WRITTEN REQUEST: Substitute "division" for "phylum" in the lines of the material that begin at its first line and end after the line containing "family: Carabidae". Give only those lines, with everything else left unchanged.

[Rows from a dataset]
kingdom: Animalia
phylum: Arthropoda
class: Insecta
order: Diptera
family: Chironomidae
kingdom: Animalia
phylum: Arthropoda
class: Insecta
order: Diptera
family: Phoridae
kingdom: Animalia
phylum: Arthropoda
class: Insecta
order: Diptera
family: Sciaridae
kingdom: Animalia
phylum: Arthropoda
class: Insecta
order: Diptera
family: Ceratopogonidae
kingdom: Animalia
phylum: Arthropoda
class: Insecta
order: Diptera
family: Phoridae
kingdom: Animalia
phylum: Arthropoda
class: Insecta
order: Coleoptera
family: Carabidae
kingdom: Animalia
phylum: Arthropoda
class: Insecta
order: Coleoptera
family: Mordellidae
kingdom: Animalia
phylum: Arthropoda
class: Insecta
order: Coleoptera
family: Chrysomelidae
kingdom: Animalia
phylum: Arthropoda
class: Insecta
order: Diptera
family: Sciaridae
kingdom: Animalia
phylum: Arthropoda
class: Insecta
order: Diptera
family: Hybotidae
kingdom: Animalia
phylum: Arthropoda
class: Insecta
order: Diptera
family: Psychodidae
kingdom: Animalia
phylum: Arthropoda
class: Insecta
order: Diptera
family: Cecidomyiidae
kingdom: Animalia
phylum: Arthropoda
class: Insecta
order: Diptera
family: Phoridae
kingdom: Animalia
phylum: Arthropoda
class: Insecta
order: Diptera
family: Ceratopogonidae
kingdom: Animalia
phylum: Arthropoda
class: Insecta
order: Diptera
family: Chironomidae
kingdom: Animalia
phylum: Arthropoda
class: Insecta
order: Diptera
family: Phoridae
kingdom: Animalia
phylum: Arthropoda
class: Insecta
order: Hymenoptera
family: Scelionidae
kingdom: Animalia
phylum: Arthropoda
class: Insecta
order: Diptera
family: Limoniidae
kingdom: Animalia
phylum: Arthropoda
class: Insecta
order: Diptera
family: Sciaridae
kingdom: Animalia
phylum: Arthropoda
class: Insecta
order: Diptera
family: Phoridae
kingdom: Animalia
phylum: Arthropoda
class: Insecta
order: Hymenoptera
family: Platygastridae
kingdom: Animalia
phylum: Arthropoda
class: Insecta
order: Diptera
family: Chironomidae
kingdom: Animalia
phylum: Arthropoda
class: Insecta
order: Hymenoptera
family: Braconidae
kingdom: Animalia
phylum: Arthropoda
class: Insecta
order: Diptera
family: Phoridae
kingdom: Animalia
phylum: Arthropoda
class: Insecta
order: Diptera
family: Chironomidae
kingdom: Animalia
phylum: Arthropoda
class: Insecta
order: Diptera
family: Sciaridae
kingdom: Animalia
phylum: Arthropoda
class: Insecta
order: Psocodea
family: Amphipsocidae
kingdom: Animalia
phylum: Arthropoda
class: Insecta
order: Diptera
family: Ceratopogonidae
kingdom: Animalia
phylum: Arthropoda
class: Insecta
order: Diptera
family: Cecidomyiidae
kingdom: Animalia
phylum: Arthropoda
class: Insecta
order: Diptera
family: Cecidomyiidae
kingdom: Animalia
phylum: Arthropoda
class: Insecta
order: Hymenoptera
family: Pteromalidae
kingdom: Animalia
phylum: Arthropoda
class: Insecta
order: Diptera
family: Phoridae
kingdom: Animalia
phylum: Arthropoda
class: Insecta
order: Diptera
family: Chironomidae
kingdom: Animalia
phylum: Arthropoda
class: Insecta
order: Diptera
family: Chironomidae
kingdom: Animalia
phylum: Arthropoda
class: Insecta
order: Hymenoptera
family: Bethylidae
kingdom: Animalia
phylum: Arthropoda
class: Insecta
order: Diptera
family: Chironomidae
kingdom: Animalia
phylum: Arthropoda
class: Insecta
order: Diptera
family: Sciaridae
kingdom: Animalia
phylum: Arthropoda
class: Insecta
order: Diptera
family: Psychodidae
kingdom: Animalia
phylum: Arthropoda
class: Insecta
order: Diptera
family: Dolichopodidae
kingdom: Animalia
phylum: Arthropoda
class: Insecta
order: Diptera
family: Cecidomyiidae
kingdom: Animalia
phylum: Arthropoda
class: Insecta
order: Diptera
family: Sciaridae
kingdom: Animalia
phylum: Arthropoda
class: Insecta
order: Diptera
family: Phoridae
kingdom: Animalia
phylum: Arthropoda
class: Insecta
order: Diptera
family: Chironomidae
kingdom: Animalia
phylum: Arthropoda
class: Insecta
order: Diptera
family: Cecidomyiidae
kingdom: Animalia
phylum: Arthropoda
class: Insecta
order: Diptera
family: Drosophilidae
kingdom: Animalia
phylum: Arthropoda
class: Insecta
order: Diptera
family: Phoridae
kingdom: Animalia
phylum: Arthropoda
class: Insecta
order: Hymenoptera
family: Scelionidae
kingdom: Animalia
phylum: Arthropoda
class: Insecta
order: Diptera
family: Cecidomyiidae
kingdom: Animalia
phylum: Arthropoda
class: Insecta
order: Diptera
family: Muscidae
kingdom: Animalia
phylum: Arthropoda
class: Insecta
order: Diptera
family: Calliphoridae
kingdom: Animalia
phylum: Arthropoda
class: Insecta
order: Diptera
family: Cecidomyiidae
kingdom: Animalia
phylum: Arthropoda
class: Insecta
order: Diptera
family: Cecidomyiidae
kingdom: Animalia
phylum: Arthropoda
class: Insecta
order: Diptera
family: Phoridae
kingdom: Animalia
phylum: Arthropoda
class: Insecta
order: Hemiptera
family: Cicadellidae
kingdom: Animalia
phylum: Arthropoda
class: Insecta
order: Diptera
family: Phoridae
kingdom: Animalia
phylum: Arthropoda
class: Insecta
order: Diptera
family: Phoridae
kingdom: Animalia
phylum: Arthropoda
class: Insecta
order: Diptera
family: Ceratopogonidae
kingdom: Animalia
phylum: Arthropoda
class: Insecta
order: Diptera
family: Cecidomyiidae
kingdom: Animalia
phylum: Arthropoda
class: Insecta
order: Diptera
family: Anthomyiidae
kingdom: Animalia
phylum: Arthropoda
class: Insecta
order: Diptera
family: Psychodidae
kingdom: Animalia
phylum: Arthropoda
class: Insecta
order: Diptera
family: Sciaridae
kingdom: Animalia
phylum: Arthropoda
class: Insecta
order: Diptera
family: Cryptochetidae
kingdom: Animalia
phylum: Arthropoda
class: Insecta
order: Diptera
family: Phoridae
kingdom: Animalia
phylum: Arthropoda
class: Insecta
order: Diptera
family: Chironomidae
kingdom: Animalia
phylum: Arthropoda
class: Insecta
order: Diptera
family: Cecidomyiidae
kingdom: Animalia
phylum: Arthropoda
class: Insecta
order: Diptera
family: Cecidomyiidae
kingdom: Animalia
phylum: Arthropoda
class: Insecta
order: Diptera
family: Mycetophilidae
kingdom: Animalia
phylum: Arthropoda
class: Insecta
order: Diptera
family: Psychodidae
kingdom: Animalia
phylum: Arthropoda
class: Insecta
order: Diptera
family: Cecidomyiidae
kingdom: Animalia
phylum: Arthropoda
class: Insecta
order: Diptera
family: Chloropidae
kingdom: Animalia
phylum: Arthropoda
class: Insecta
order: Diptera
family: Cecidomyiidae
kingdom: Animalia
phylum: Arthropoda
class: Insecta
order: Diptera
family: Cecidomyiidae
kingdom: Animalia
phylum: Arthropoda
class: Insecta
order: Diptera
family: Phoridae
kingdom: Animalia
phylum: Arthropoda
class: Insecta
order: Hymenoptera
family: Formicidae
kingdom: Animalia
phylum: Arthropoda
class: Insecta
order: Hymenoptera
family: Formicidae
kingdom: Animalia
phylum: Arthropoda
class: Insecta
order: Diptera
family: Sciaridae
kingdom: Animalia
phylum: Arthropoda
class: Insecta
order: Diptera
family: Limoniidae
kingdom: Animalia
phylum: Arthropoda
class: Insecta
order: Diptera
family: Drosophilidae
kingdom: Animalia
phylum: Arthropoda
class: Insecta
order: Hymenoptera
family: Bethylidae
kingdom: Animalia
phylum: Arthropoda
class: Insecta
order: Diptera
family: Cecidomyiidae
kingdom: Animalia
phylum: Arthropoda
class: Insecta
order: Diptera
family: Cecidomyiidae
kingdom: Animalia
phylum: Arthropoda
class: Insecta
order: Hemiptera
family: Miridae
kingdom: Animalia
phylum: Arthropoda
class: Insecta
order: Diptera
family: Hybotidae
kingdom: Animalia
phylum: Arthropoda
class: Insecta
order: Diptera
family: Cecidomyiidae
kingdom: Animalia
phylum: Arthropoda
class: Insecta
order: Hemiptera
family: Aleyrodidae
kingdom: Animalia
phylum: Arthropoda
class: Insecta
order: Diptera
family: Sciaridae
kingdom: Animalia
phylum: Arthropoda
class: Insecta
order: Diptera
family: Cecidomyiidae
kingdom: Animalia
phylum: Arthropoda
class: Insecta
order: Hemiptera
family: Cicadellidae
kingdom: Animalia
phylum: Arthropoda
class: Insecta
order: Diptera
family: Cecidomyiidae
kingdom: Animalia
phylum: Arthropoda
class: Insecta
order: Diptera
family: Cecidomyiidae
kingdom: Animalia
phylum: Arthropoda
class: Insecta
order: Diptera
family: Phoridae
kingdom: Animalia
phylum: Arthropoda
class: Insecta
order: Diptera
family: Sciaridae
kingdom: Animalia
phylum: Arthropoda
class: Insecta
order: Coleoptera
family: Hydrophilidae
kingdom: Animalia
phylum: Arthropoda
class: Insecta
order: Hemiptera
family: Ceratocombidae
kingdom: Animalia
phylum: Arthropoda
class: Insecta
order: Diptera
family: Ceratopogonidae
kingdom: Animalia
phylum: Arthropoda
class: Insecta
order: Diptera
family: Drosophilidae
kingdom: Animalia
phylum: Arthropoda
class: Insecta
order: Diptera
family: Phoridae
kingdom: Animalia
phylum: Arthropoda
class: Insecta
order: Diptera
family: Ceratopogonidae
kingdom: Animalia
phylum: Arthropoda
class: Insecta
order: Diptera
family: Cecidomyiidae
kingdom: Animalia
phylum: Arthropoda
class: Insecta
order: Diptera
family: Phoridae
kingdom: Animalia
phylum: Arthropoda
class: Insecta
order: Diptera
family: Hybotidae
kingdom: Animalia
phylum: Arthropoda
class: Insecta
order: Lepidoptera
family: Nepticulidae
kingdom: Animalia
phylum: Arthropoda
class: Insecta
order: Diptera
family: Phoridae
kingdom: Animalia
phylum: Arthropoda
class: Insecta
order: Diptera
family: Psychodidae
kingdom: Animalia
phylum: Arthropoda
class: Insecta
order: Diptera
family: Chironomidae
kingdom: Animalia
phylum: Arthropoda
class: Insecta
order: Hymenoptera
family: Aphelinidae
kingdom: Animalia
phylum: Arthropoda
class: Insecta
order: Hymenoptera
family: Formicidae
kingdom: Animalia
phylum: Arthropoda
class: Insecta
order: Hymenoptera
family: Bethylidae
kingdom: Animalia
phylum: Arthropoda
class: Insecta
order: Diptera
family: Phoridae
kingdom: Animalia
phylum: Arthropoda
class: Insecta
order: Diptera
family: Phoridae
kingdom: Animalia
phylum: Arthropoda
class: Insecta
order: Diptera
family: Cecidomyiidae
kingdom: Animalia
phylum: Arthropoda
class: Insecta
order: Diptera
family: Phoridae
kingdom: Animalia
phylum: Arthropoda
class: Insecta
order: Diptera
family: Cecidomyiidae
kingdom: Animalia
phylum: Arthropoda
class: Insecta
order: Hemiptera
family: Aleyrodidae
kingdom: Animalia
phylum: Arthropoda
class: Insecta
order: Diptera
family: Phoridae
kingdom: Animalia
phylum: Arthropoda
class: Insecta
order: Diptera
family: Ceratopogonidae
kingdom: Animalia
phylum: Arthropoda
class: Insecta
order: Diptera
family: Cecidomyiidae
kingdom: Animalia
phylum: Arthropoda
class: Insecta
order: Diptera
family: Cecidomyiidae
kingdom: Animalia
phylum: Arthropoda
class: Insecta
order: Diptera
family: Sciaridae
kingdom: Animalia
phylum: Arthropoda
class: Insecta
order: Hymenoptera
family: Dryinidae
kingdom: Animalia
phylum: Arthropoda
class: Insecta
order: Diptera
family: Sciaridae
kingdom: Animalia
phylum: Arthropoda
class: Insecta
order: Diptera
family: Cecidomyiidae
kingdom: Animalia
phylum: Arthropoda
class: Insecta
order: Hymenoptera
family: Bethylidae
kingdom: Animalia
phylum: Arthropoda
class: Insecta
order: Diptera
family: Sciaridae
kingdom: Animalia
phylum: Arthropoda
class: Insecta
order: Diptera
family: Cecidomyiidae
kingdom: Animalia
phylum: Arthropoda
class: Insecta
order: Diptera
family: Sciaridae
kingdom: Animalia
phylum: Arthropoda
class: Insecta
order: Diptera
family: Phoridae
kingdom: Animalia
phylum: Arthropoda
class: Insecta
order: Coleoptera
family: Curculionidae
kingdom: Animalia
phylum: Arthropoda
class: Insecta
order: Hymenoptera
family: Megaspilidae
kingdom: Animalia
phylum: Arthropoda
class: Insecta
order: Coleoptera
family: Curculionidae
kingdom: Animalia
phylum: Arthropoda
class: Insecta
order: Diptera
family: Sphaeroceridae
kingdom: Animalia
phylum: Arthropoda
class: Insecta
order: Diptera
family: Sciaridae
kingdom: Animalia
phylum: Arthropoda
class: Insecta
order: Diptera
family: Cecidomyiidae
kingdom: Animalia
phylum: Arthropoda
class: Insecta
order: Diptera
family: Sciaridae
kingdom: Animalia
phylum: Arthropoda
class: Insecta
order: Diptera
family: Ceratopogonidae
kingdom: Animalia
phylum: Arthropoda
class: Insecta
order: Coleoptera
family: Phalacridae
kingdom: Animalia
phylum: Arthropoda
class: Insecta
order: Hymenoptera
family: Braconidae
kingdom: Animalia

FINISHED ANSWER:
kingdom: Animalia
division: Arthropoda
class: Insecta
order: Diptera
family: Chironomidae
kingdom: Animalia
division: Arthropoda
class: Insecta
order: Diptera
family: Phoridae
kingdom: Animalia
division: Arthropoda
class: Insecta
order: Diptera
family: Sciaridae
kingdom: Animalia
division: Arthropoda
class: Insecta
order: Diptera
family: Ceratopogonidae
kingdom: Animalia
division: Arthropoda
class: Insecta
order: Diptera
family: Phoridae
kingdom: Animalia
division: Arthropoda
class: Insecta
order: Coleoptera
family: Carabidae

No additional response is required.